As Brent Budowsky commented in The Hill, “Republicans promise they will continue to hate President Obama with a fanatical passion and politics of total gridlock. They promise to continue investigating Benghazi forever. They pledge to loathe Lois Lerner, vow to defeat the minimum wage and promise to prevent pay equity for women. … They vow to arrest Hispanic Dreamers and send them back where they belong. They promise to prove that climate change does not exist and to destroy ObamaCare.”

What Republicans favor are tax cuts for the wealthy: tax cuts in good times and tax cuts in bad times, because they believe that, in some land far, far away, tax cuts once paid for themselves.

They firmly believe that Ronald Reagan’s tax cuts brought prosperity, ignoring his Keynesianism stimulus ­— a huge military spending program. Reagan subsequently increased taxes 11 times, mostly on the middle class, to cover a sea of red ink, although he retained the tax cuts for the wealthy. Despite those tax increases, his policies tripled the national debt.

Bush Junior also believed in the Tax Fairy, and cut taxes while fighting two wars, resulting in even greater deficits. He left behind a major recession, a $1.2 trillion budget deficit, and a fiscal imbalance that guaranteed more deficits.

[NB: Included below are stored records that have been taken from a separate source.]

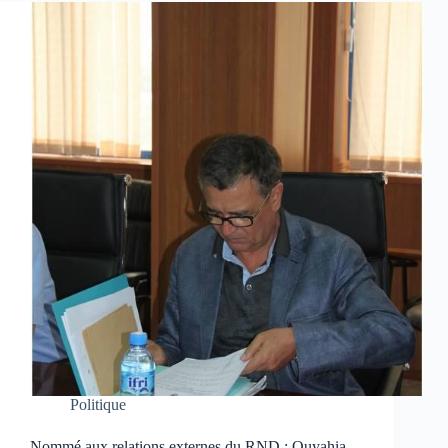
Politique
Nommé aux relations externes du RND : Ouyahia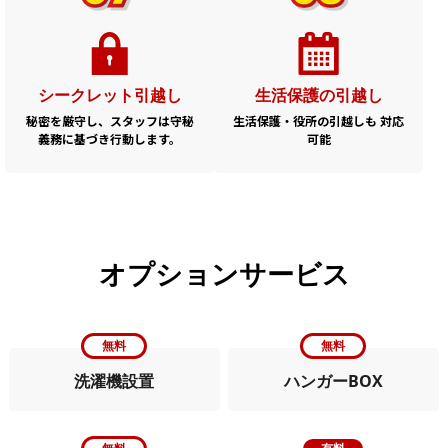
生活保護の引越し
シークレット引越し
生活保護・役所の引越しも
対応
秘密を厳守し、スタッフは守秘
可能
義務に基づき行動します。
オプションサービス
無料
無料
洗濯機設置
ハンガーBOX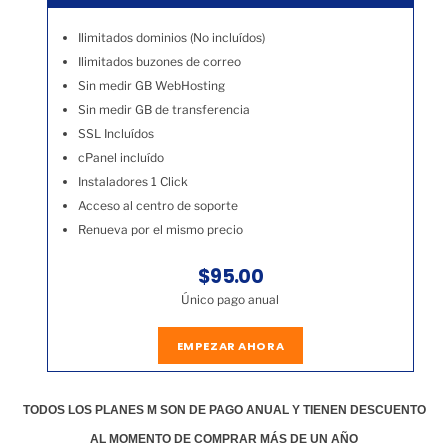
Ilimitados dominios (No incluídos)
Ilimitados buzones de correo
Sin medir GB WebHosting
Sin medir GB de transferencia
SSL Incluídos
cPanel incluído
Instaladores 1 Click
Acceso al centro de soporte
Renueva por el mismo precio
$95.00
Único pago anual
EMPEZAR AHORA
TODOS LOS PLANES M SON DE PAGO ANUAL Y TIENEN DESCUENTO
AL MOMENTO DE COMPRAR MÁS DE UN AÑO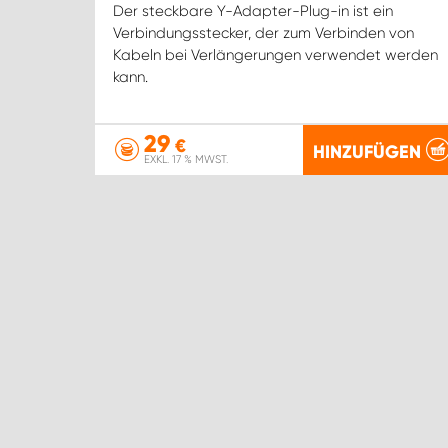
Der steckbare Y-Adapter-Plug-in ist ein
Verbindungsstecker, der zum Verbinden von
Kabeln bei Verlängerungen verwendet werden
kann.
29
€
HINZUFÜGEN
EXKL. 17 % MWST.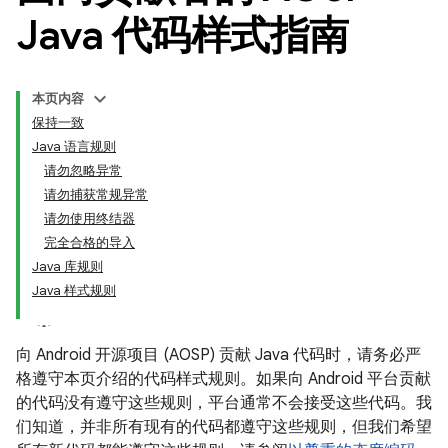
Java 代码样式指南
本页内容
保持一致
Java 语言规则
请勿忽略异常
请勿捕获常规异常
请勿使用终结器
完全合格的导入
Java 库规则
Java 样式规则
向 Android 开源项目 (AOSP) 贡献 Java 代码时，请务必严
格遵守本页介绍的代码样式规则。如果向 Android 平台贡献
的代码没有遵守这些规则，平台通常不会接受这些代码。
我
们知道，并非所有现有的代码都遵守这些规则，但我们希望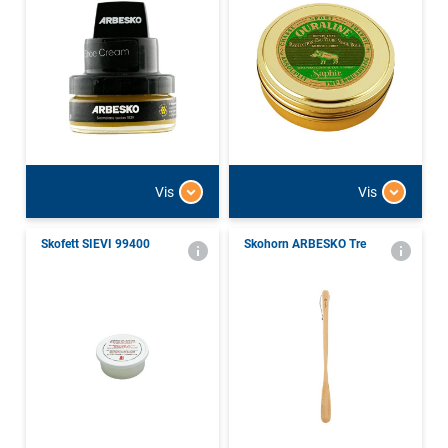
Vis
Vis
Skofett SIEVI 99400
Skohorn ARBESKO Tre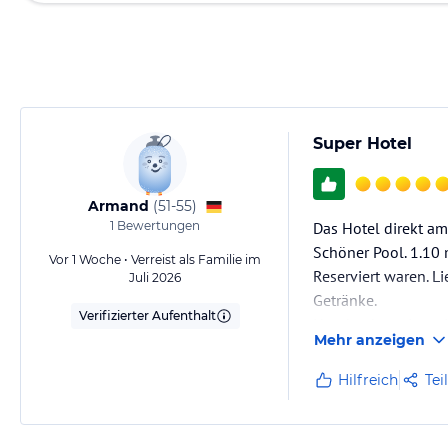
Super Hotel
Armand
(
51-55
)
1
Bewertungen
Das Hotel direkt am
Schöner Pool. 1.10 
Vor 1 Woche • Verreist als Familie im
Reserviert waren. L
Juli 2026
Getränke.
Verifizierter Aufenthalt
Handtuchservice mi
Mehr anzeigen
Alles sehr sauber u
Teile vom Hotel in 
Hilfreich
Tei
Zimmer sehr geraum
Das Essen in Buffet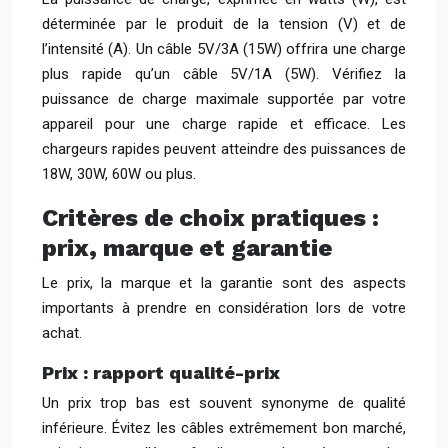
déterminée par le produit de la tension (V) et de
l’intensité (A). Un câble 5V/3A (15W) offrira une charge
plus rapide qu’un câble 5V/1A (5W). Vérifiez la
puissance de charge maximale supportée par votre
appareil pour une charge rapide et efficace. Les
chargeurs rapides peuvent atteindre des puissances de
18W, 30W, 60W ou plus.
Critères de choix pratiques :
prix, marque et garantie
Le prix, la marque et la garantie sont des aspects
importants à prendre en considération lors de votre
achat.
Prix : rapport qualité-prix
Un prix trop bas est souvent synonyme de qualité
inférieure. Évitez les câbles extrêmement bon marché,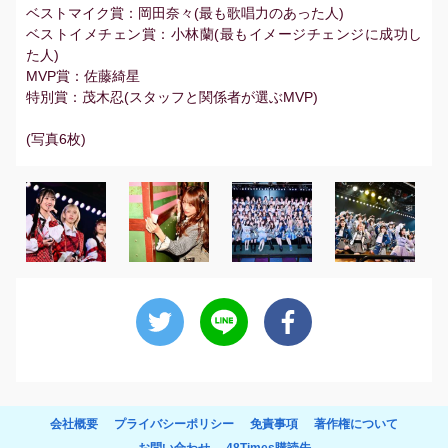
ベストマイク賞：岡田奈々(最も歌唱力のあった人)
ベストイメチェン賞：小林蘭(最もイメージチェンジに成功し
た人)
MVP賞：佐藤綺星
特別賞：茂木忍(スタッフと関係者が選ぶMVP)
(写真6枚)
会社概要
プライバシーポリシー
免責事項
著作権について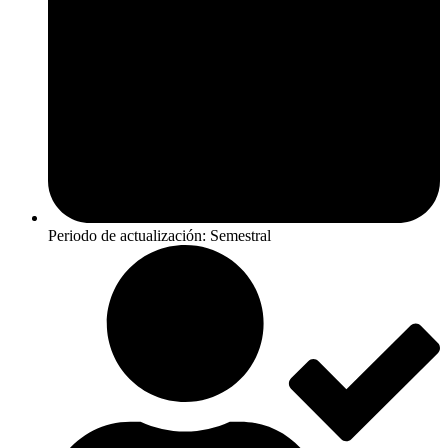
Periodo de actualización: Semestral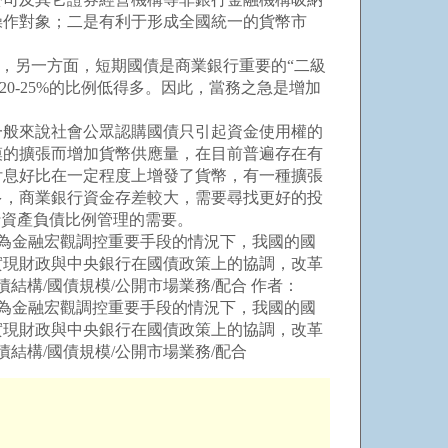
操作對象；二是有利于形成全國統一的貨幣市
，另一方面，短期國債是商業銀行重要的“二級
0-25%的比例低得多。因此，當務之急是增加
般來說社會公眾認購國債只引起資金使用權的
模的擴張而增加貨幣供應量，在目前普遍存在有
付息好比在一定程度上增發了貨幣，有一種擴張
多，商業銀行資金存差較大，需要尋找更好的投
行資產負債比例管理的需要。
越成為金融宏觀調控重要手段的情況下，我國的國
實現財政與中央銀行在國債政策上的協調，改革
構/國債規模/公開市場業務/配合 作者：
越成為金融宏觀調控重要手段的情況下，我國的國
實現財政與中央銀行在國債政策上的協調，改革
結構/國債規模/公開市場業務/配合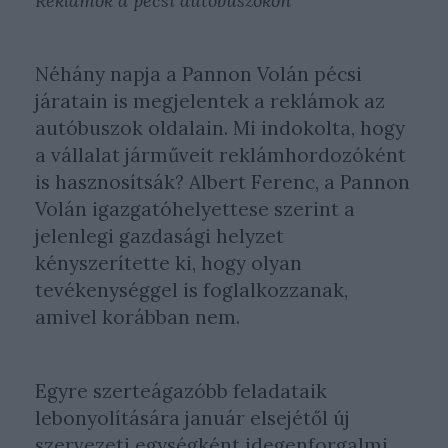
Reklámok a pécsi autóbuszokon
Néhány napja a Pannon Volán pécsi
járatain is megjelentek a reklámok az
autóbuszok oldalain. Mi indokolta, hogy
a vállalat járműveit reklámhordozóként
is hasznosítsák? Albert Ferenc, a Pannon
Volán igazgatóhelyettese szerint a
jelenlegi gazdasági helyzet
kényszerítette ki, hogy olyan
tevékenységgel is foglalkozzanak,
amivel korábban nem.
Egyre szerteágazóbb feladataik
lebonyolítására január elsejétől új
szervezeti egységként idegenforgalmi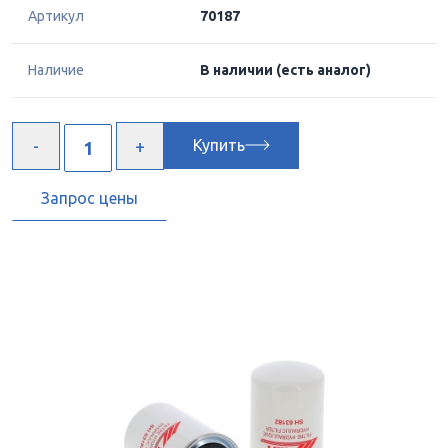
Артикул
70187
Наличие
В наличии
(есть аналог)
Купить
Запрос цены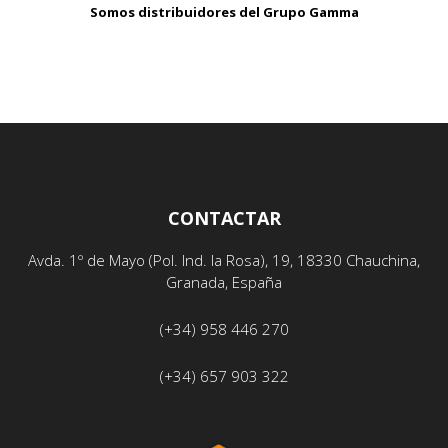
Somos distribuidores del Grupo Gamma
CONTACTAR
Avda. 1º de Mayo (Pol. Ind. la Rosa), 19, 18330 Chauchina,
Granada, España
(+34) 958 446 270
(+34) 657 903 322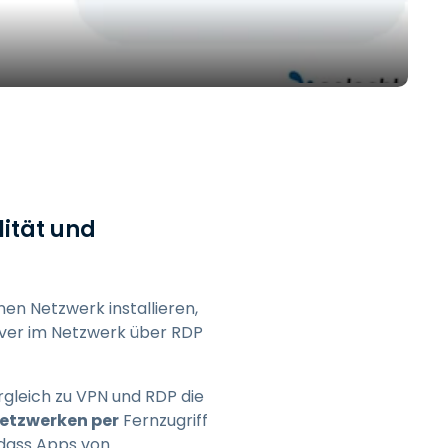
日本語
한국어
ภาษาไทย
Bahasa
lität und
nchen entdecken
en Netzwerk installieren,
rver im Netzwerk über RDP
rgleich zu VPN und RDP die
Netzwerken per
Fernzugriff
 dass Apps von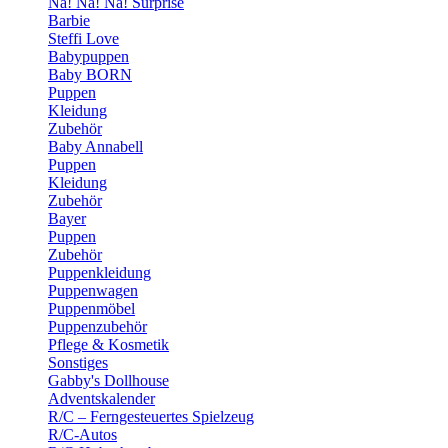
Na! Na! Na! Surprise
Barbie
Steffi Love
Babypuppen
Baby BORN
Puppen
Kleidung
Zubehör
Baby Annabell
Puppen
Kleidung
Zubehör
Bayer
Puppen
Zubehör
Puppenkleidung
Puppenwagen
Puppenmöbel
Puppenzubehör
Pflege & Kosmetik
Sonstiges
Gabby's Dollhouse
Adventskalender
R/C – Ferngesteuertes Spielzeug
R/C-Autos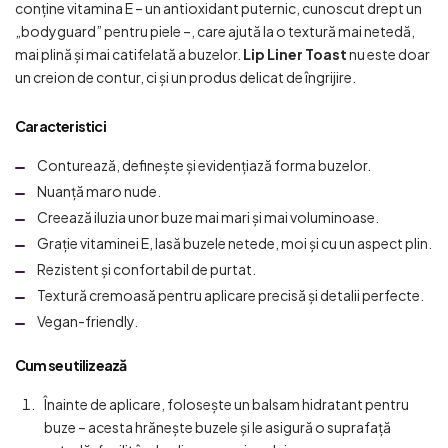
conține vitamina E – un antioxidant puternic, cunoscut drept un
„bodyguard” pentru piele –, care ajută la o textură mai netedă,
mai plină și mai catifelată a buzelor.
Lip Liner Toast
nu este doar
un creion de contur, ci și un produs delicat de îngrijire.
Caracteristici
Conturează, definește și evidențiază forma buzelor.
Nuanță maro nude.
Creează iluzia unor buze mai mari și mai voluminoase.
Grație vitaminei E, lasă buzele netede, moi și cu un aspect plin.
Rezistent și confortabil de purtat.
Textură cremoasă pentru aplicare precisă și detalii perfecte.
Vegan-friendly.
Cum se utilizează
Înainte de aplicare, folosește un balsam hidratant pentru
buze – acesta hrănește buzele și le asigură o suprafață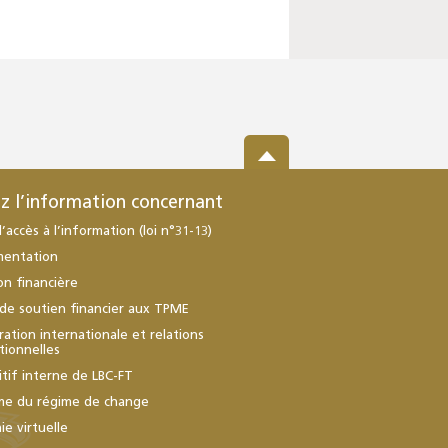
z l’information concernant
d’accès à l’information (loi n°31-13)
mentation
ion financière
de soutien financier aux TPME
ation internationale et relations
utionnelles
itif interne de LBC-FT
me du régime de change
e virtuelle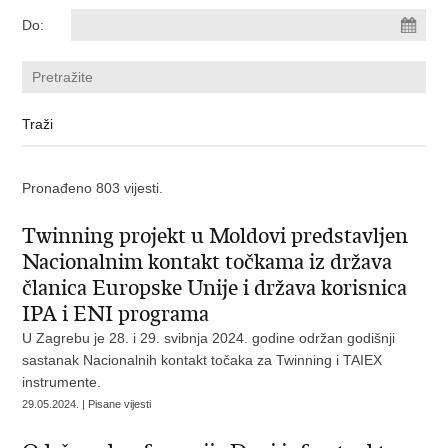
Do:
Pronađeno 803 vijesti.
Twinning projekt u Moldovi predstavljen
Nacionalnim kontakt točkama iz država
članica Europske Unije i država korisnica
IPA i ENI programa
U Zagrebu je 28. i 29. svibnja 2024. godine održan godišnji
sastanak Nacionalnih kontakt točaka za Twinning i TAIEX
instrumente.
29.05.2024. | Pisane vijesti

While the federal government can finance such deficits — at a cost — that doesn’t work for states that try “supply side economics” because they don’t have their own currencies. Thus, states that get into fiscal trouble have to resort to gimmicks, such as Tim Pawlenty used to conceal a $6 billion dollar deficit: accounting shifts, advanced payments on taxes, delaying bill payments and pushing spending down to local governments. Pawlenty raided the tobacco settlement fund, the K-12 education fund, and the Healthcare Access Fund for low-income families, and then claimed he left the state a surplus. A 2010 report from the National Conference of State Legislatures showed that Minnesota used one-time budget tricks to close 41 percent of its spending gap during Pawlenty’s last year in office.

Chris Christie has also tried the magical tax-cutting formula. The resulting damage to the state’s finances led to New Jersey’s credit rating being lowered eight times, according to Bloomberg last month.

Kansas governor Sam Brownback also invoked the Tax Fairy, which resulted in state budget shortfalls of 11 percent of revenue, according to the nonpartisan Kansas Legislative Research Department. As a result, Kansas’ credit rating has been downgraded three times.

That’s because trickle down is a myth, dreamed up to justify tax cuts for the wealthy. The International Monetary Fund recently released a study showing that redistribution of income from the affluent to the poor, contrary to conservatives’ claims, actually seems to increase economic growth.

The reality is that the US economy has grown for 55 straight months, the longest uninterrupted job growth in our history, and the budget deficit is at 2.8 percent of GDP and falling, the lowest level since 2007. We are working our way out of a deep hole, no thanks to “voodoo economics.”

Tom Maertens served as National Security Council director for nonproliferation and homeland defense under presidents Bill Clinton and George W. Bush, and as deputy coordinator for counterterrorism in the State Department during and after 9/11.

2 Comments:

Blogger Minnesota Central said...


How do you know that Republicans do not support the Ex-Im bank ? The Senate version was led by Kirk and Blunt while 41 House Republicans sent a letter asking for it to be renewed. It was extended as part of the "keep the government funding while we go on campaign recess" ... and I suspect that more Republicans would support it if they had to take a direct vote on the bill (just as they had to do before.)

These Republicans are the GOP --- Gridlock Obstructionists Powerful -- representing the business interests that want the Ex-Im to continue to be funded.

9:06 AM  
Anonymous Anonymous said...

Trickle down is a religion, and therefore immune to mere facts and complaints from sciency smarty pants type people.

However, it doesn't do any harm to point this out to the Trickledowners. They deserve all the mockery that can be heaped upon them.